WHAT YOU ARE ASKED TO DO: Write out the whole listing exactly.

*****

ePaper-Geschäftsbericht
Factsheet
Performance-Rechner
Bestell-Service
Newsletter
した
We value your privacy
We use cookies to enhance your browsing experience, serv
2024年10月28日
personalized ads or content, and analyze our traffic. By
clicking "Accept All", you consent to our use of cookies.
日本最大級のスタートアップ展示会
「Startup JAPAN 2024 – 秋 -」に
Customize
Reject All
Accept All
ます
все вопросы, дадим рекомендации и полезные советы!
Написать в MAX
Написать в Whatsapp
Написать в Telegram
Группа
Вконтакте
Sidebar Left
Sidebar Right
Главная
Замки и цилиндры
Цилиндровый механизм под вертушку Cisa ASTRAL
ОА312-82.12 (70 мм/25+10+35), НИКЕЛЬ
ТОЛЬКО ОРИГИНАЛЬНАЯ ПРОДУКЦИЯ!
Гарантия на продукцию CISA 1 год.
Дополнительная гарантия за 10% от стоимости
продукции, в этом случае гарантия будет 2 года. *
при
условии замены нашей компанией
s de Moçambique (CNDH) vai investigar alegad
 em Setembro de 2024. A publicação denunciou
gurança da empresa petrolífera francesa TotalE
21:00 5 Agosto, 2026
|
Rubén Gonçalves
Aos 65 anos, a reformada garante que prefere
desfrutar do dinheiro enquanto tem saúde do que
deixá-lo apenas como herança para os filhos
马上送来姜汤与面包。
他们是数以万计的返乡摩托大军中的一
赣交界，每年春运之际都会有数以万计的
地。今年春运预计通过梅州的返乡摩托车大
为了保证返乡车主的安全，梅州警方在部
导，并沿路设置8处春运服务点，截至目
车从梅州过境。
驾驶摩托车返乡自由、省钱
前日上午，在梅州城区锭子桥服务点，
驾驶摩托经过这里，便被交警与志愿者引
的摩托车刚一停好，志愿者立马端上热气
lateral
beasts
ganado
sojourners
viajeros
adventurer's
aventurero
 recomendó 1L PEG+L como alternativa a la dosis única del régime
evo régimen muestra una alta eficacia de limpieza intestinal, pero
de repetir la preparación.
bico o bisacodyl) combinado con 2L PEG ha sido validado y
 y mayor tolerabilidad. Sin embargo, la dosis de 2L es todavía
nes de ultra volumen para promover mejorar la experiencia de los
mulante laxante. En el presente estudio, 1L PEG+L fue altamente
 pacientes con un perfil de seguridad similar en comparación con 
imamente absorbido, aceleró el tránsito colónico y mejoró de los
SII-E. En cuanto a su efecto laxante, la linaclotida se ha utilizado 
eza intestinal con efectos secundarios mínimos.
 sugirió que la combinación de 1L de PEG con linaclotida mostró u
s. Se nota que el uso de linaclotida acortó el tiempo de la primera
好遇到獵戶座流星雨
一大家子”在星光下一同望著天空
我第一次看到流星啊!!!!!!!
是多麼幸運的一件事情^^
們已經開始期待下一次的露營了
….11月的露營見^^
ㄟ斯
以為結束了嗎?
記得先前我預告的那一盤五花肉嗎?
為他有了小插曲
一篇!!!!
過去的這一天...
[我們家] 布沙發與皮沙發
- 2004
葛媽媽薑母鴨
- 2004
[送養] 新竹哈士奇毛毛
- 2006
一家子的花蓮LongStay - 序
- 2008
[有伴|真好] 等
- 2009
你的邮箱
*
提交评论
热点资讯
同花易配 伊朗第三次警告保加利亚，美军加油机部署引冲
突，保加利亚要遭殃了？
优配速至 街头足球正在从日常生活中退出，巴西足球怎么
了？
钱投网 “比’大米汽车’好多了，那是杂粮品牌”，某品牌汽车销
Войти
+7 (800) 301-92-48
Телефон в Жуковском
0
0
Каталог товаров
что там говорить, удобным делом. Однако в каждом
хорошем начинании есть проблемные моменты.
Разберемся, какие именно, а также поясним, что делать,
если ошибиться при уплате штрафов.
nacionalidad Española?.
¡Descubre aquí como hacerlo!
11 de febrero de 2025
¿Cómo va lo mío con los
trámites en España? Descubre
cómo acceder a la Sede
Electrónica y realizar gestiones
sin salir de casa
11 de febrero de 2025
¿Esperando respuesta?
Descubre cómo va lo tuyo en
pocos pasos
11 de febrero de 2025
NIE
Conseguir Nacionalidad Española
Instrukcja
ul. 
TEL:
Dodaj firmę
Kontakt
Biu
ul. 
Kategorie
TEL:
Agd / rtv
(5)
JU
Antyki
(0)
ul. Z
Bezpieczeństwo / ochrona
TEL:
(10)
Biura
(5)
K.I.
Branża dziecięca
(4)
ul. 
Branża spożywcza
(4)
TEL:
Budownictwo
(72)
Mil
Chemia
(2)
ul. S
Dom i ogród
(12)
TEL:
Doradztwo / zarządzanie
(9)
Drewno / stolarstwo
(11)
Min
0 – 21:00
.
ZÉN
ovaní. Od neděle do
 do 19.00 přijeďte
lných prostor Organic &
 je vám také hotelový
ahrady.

*****

RESPONSE BOX:
ePaper-Geschäftsbericht
Factsheet
Performance-Rechner
Bestell-Service
Newsletter
した
We value your privacy
We use cookies to enhance your browsing experience, serv
2024年10月28日
personalized ads or content, and analyze our traffic. By
clicking "Accept All", you consent to our use of cookies.
日本最大級のスタートアップ展示会
「Startup JAPAN 2024 – 秋 -」に
Customize
Reject All
Accept All
ます
все вопросы, дадим рекомендации и полезные советы!
Написать в MAX
Написать в Whatsapp
Написать в Telegram
Группа
Вконтакте
Sidebar Left
Sidebar Right
Главная
Замки и цилиндры
Цилиндровый механизм под вертушку Cisa ASTRAL
ОА312-82.12 (70 мм/25+10+35), НИКЕЛЬ
ТОЛЬКО ОРИГИНАЛЬНАЯ ПРОДУКЦИЯ!
Гарантия на продукцию CISA 1 год.
Дополнительная гарантия за 10% от стоимости
продукции, в этом случае гарантия будет 2 года. *
при
условии замены нашей компанией
s de Moçambique (CNDH) vai investigar alegad
 em Setembro de 2024. A publicação denunciou
gurança da empresa petrolífera francesa TotalE
21:00 5 Agosto, 2026
|
Rubén Gonçalves
Aos 65 anos, a reformada garante que prefere
desfrutar do dinheiro enquanto tem saúde do que
deixá-lo apenas como herança para os filhos
马上送来姜汤与面包。
他们是数以万计的返乡摩托大军中的一
赣交界，每年春运之际都会有数以万计的
地。今年春运预计通过梅州的返乡摩托车大
为了保证返乡车主的安全，梅州警方在部
导，并沿路设置8处春运服务点，截至目
车从梅州过境。
驾驶摩托车返乡自由、省钱
前日上午，在梅州城区锭子桥服务点，
驾驶摩托经过这里，便被交警与志愿者引
的摩托车刚一停好，志愿者立马端上热气
lateral
beasts
ganado
sojourners
viajeros
adventurer's
aventurero
 recomendó 1L PEG+L como alternativa a la dosis única del régime
evo régimen muestra una alta eficacia de limpieza intestinal, pero
de repetir la preparación.
bico o bisacodyl) combinado con 2L PEG ha sido validado y
 y mayor tolerabilidad. Sin embargo, la dosis de 2L es todavía
nes de ultra volumen para promover mejorar la experiencia de los
mulante laxante. En el presente estudio, 1L PEG+L fue altamente
 pacientes con un perfil de seguridad similar en comparación con 
imamente absorbido, aceleró el tránsito colónico y mejoró de los
SII-E. En cuanto a su efecto laxante, la linaclotida se ha utilizado 
eza intestinal con efectos secundarios mínimos.
 sugirió que la combinación de 1L de PEG con linaclotida mostró u
s. Se nota que el uso de linaclotida acortó el tiempo de la primera
好遇到獵戶座流星雨
一大家子”在星光下一同望著天空
我第一次看到流星啊!!!!!!!
是多麼幸運的一件事情^^
們已經開始期待下一次的露營了
….11月的露營見^^
ㄟ斯
以為結束了嗎?
記得先前我預告的那一盤五花肉嗎?
為他有了小插曲
一篇!!!!
過去的這一天...
[我們家] 布沙發與皮沙發
- 2004
葛媽媽薑母鴨
- 2004
[送養] 新竹哈士奇毛毛
- 2006
一家子的花蓮LongStay - 序
- 2008
[有伴|真好] 等
- 2009
你的邮箱
*
提交评论
热点资讯
同花易配 伊朗第三次警告保加利亚，美军加油机部署引冲
突，保加利亚要遭殃了？
优配速至 街头足球正在从日常生活中退出，巴西足球怎么
了？
钱投网 “比’大米汽车’好多了，那是杂粮品牌”，某品牌汽车销
Войти
+7 (800) 301-92-48
Телефон в Жуковском
0
0
Каталог товаров
что там говорить, удобным делом. Однако в каждом
хорошем начинании есть проблемные моменты.
Разберемся, какие именно, а также поясним, что делать,
если ошибиться при уплате штрафов.
nacionalidad Española?.
¡Descubre aquí como hacerlo!
11 de febrero de 2025
¿Cómo va lo mío con los
trámites en España? Descubre
cómo acceder a la Sede
Electrónica y realizar gestiones
sin salir de casa
11 de febrero de 2025
¿Esperando respuesta?
Descubre cómo va lo tuyo en
pocos pasos
11 de febrero de 2025
NIE
Conseguir Nacionalidad Española
Instrukcja
ul. 
TEL:
Dodaj firmę
Kontakt
Biu
ul. 
Kategorie
TEL:
Agd / rtv
(5)
JU
Antyki
(0)
ul. Z
Bezpieczeństwo / ochrona
TEL:
(10)
Biura
(5)
K.I.
Branża dziecięca
(4)
ul. 
Branża spożywcza
(4)
TEL:
Budownictwo
(72)
Mil
Chemia
(2)
ul. S
Dom i ogród
(12)
TEL:
Doradztwo / zarządzanie
(9)
Drewno / stolarstwo
(11)
Min
0 – 21:00
.
ZÉN
ovaní. Od neděle do
 do 19.00 přijeďte
lných prostor Organic &
 je vám také hotelový
ahrady.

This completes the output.